Civil Beat, Christina Jedra, December 1 2021, As officials wait for answers about the source of petroleum contamination in the water near Red Hill, the Honolulu Board of Water Supply is pumping water from one of its wells, the Halawa shaft, at half the rate it normally does as a “precautionary measure,” the agency said on Wednesday.
The water board typically pumps 10 million gallons per day from the Halawa shaft, which provides water to over 400,000 people from Moanalua to Hawaii Kai – over 20% of the water for the area.
As of Wednesday, it was pumping at a rate of 5 million gallons per day.
The move shows that the island agency in charge of delivering clean water to metropolitan Honolulu and beyond is taking seriously the possibility that the island’s drinking water could be at risk.
“Right now, it almost looks like a disaster unfolding before our eyes,” Board of Water Supply Chief Engineer Ernie Lau said.

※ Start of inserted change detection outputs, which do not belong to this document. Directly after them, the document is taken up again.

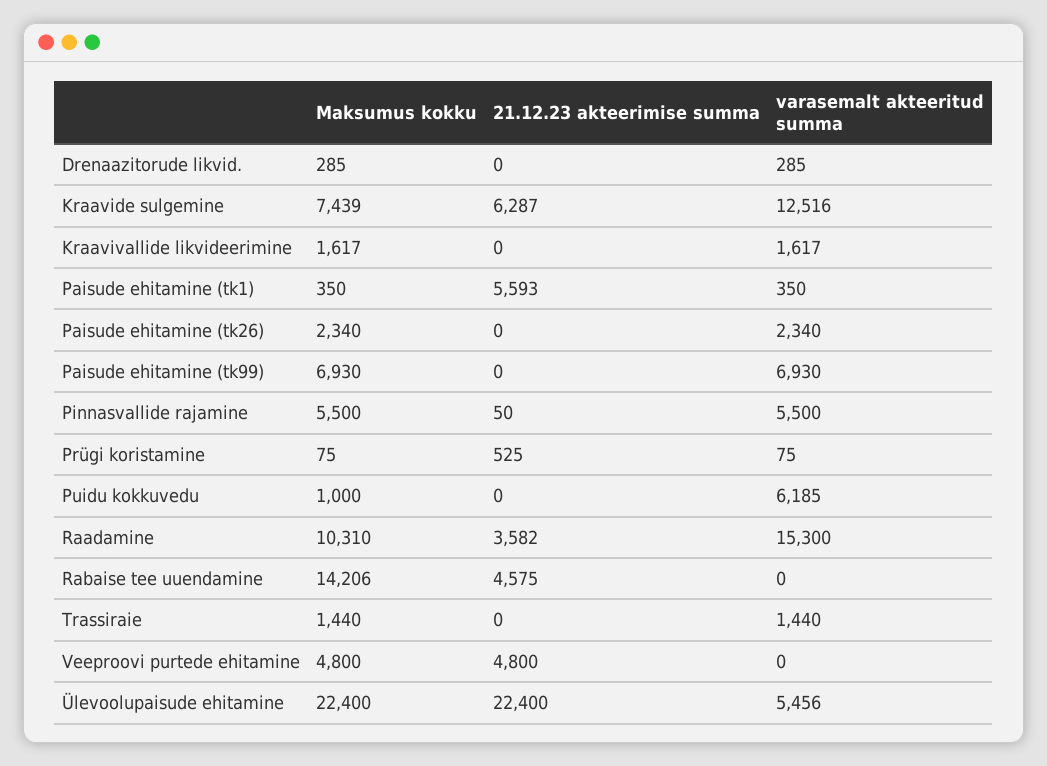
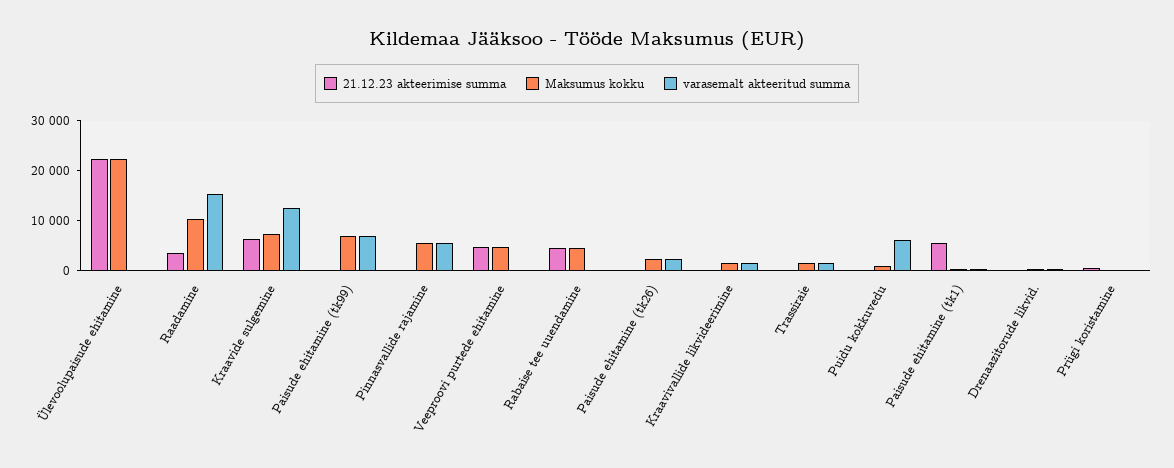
  {
    "Maksumus kokku": {
      "Drenaazitorude likvid.": 285,
      "Kraavide sulgemine": 7439,
      "Kraavivallide likvideerimine": 1617,
      "Paisude ehitamine (tk1)": 350,
      "Paisude ehitamine (tk26)": 2340,
      "Paisude ehitamine (tk99)": 6930,
      "Pinnasvallide rajamine": 5500,
      "Prügi koristamine": 75,
      "Puidu kokkuvedu": 1000,
      "Raadamine": 10310,
-     "Rabaise tee uuendamine": 14206,
+     "Rabaise tee uuendamine": 4000,
      "Trassiraie": 1440,
      "Veeproovi purtede ehitamine": 4800,
      "Ülevoolupaisude ehitamine": 22400
    },
    "21.12.23 akteerimise summa": {
      "Drenaazitorude likvid.": 0,
      "Kraavide sulgemine": 6287,
      "Kraavivallide likvideerimine": 0,
      "Paisude ehitamine (tk1)": 5593,
      "Paisude ehitamine (tk26)": 0,
      "Paisude ehitamine (tk99)": 0,
      "Pinnasvallide rajamine": 50,
      "Prügi koristamine": 525,
      "Puidu kokkuvedu": 0,
      "Raadamine": 3582,
      "Rabaise tee uuendamine": 4575,
      "Trassiraie": 0,
      "Veeproovi purtede ehitamine": 4800,
      "Ülevoolupaisude ehitamine": 22400
    },
    "varasemalt akteeritud summa": {
      "Drenaazitorude likvid.": 285,
      "Kraavide sulgemine": 12516,
      "Kraavivallide likvideerimine": 1617,
      "Paisude ehitamine (tk1)": 350,
      "Paisude ehitamine (tk26)": 2340,
      "Paisude ehitamine (tk99)": 6930,
      "Pinnasvallide rajamine": 5500,
      "Prügi koristamine": 75,
      "Puidu kokkuvedu": 6185,
      "Raadamine": 15300,
      "Rabaise tee uuendamine": 0,
      "Trassiraie": 1440,
      "Veeproovi purtede ehitamine": 0,
-     "Ülevoolupaisude ehitamine": 5456
+     "Ülevoolupaisude ehitamine": 0
    }
  }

The Board of Water Supply slowed its pumping amid reports that military housing residents are being sickened by water that smells like fuel and after the Navy stopped pumping at its own Red Hill shaft on Sunday.
On Wednesday, the Hawaii Department of Health announced that preliminary testing detected petroleum in a water sample from Red Hill Elementary School but said details and the source of the problem are still under investigation.
Without the announcement of an official cause, residents have wondered whether their symptoms are connected to a 14,000-gallon spill of fuel and water from a pipeline a quarter-mile downhill from the Red Hill fuel facility on Nov. 20. The World War II-era fuel farm is made up of 20 massive tanks and a system of pipelines, and the Red Hill water shaft is located a half-mile away.